In twenty-five degree below zero weather and with three quarters of the Marines killed, wounded or captured the three platoons of Fox Company dug and hacked into the frozen ground for cover. Commanded by Captain William Barber, who hauled himself around the hill on a wounded leg to organize and rally his troops, the men of Fox Company packed their wounds with icy snow, ate frozen food that couldn't be thawed and huddled with their comrades to keep them warm.

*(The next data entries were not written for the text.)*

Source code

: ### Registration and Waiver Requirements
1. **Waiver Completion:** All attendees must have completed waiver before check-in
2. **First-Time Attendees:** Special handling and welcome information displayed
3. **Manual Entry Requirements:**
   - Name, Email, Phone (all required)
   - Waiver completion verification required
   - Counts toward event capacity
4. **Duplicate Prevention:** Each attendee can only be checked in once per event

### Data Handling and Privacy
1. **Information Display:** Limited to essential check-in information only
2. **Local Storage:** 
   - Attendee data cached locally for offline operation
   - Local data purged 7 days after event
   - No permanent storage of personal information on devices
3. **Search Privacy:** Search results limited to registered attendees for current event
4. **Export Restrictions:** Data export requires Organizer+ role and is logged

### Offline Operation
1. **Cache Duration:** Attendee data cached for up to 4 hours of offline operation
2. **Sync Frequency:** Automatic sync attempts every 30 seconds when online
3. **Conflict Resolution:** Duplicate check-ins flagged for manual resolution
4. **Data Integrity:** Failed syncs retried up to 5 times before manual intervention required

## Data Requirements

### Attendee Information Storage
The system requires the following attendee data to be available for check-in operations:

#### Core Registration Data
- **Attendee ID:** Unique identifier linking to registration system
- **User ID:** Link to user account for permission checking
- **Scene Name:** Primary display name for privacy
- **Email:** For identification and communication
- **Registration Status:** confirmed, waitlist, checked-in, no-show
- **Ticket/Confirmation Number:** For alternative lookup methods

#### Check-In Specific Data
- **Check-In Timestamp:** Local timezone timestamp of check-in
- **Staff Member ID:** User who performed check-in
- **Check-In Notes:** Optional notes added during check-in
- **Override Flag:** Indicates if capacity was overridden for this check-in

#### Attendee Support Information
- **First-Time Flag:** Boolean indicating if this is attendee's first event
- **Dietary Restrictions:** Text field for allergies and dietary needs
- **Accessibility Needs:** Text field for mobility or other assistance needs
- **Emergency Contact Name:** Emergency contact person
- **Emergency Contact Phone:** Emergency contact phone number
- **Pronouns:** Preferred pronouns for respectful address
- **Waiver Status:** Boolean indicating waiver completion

As their frozen automatic and semi-automatic weapons jammed the Marines were forced to fire with single shots but used their superior tactics, leadership, and camaraderie to hold off the Chinese. Thought of by the enemy as weak and inferior the Marines on Fox Hill knew that the Chinese soldiers, many of them teenagers, were forced to fight in Korea while the Marines who had enlisted were obviously there because they wanted to be. Utilizing fatalistic humor the Marines did their duty as they protected and supported their comrades and, with unwavering confidence in their officers, fought through the terrifying nights as they made their stand thousands of miles from home.
Seven miles to the north, near the Chosin Reservoir, Lieutenant Colonel Ray Davis led a cobbled together group of three hundred and fifty Marines in support of their comrades on Fox Hill. Traveling light and under the cover of darkness the remaining men of Abel, Baker and Charlie companies of the 1stBatallion 7th Marine Regiment aimed to slip through the Chinese lines with a surprise move to the northeast then a circle move to the south. Traversing deep gullies, slogging up steep hills and skirting precarious ridge lines, the sleep-deprived Marines fought their way toward Fox Company with the wind chill dropping the temperature to thirty degrees below zero.
Using first person accounts, maps, photographs and after-action reports the authors, Bob Drury and Tom Clavin, recount an historic action that produced three Medal of Honor recipients and culminated in a memorable reunion of those heroic Marines at the opening of the National Museum of the U.S. Marine Corps in November 2006.
This book is perfect for people who want to know about a nearly forgotten War that isn't taught in school history books anymore. It's also for Marines who remember what it was like to fight far from home, who have a hard part inside them that is still a Marine and who haven't forgotten the horror of battle and have the pride of knowing what it takes to be a survivor.